Es geht um den Kollektivismus der Verführung, der angepasste, führungsgläubige Menschen erzeugt. Wie in Huxleys Zukunftsroman „Schöne Neue Welt“, wo die Menschen von Geburt an gezielt für bestimmte Berufe erzogen und mit Sex, Konsum und Spielen zufriedengestellt werden. Auch heute sind die meisten zufrieden, dank reichlichem Konsum, Multimedia und gefühlter Freiheit von Zwängen und Bindungen.
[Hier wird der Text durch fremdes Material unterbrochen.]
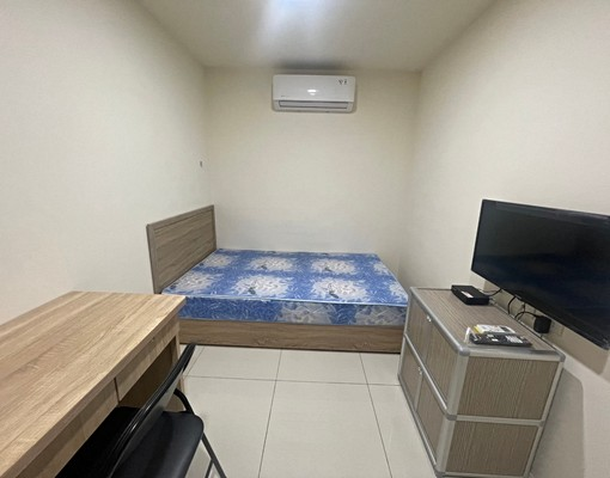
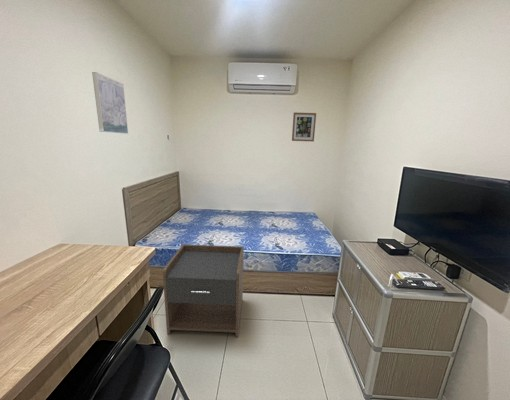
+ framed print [91,71,129,135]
+ wall art [291,111,317,143]
+ nightstand [162,243,245,338]
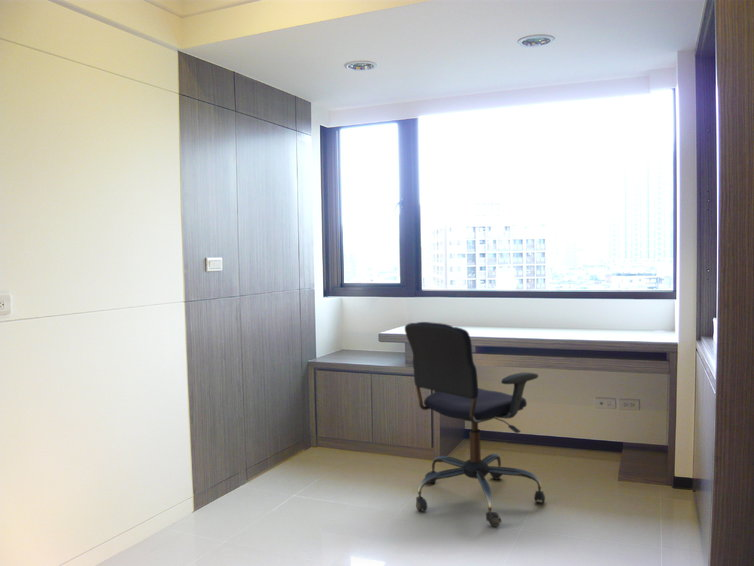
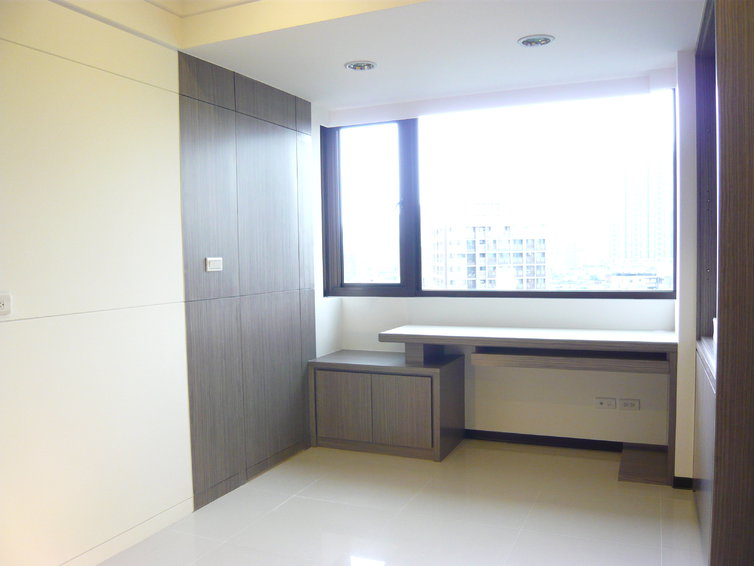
- office chair [404,321,546,528]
Professor Meinhard Miegel ist überzeugt, daß der Individualismus zwangsläufig mit Kinderarmut einhergehen muß. Meine These ist, daß die Ursache unserer Dekadenz, also unseres Abstieges, nicht der Individualismus, sondern ganz im Gegenteil, der neue Kollektivismus ist: Heute ist der Staat für die Absicherung unserer Zukunft zuständig. Das ist der neue Kollektivismus. Er wird uns früher oder später brutal einholen – wenn wir nicht bald etwas ändern: Seit 1970 werden pro Generation um etwa 40 % zu wenig deutschstämmige Kinder geboren, um die Bevölkerung konstant zu halten. Nach vier Generationen schrumpft dann die Zahl der Geburten auf 13 %, also bis 2090, ein Jahr, das fast alle heute Geborenen noch erleben werden.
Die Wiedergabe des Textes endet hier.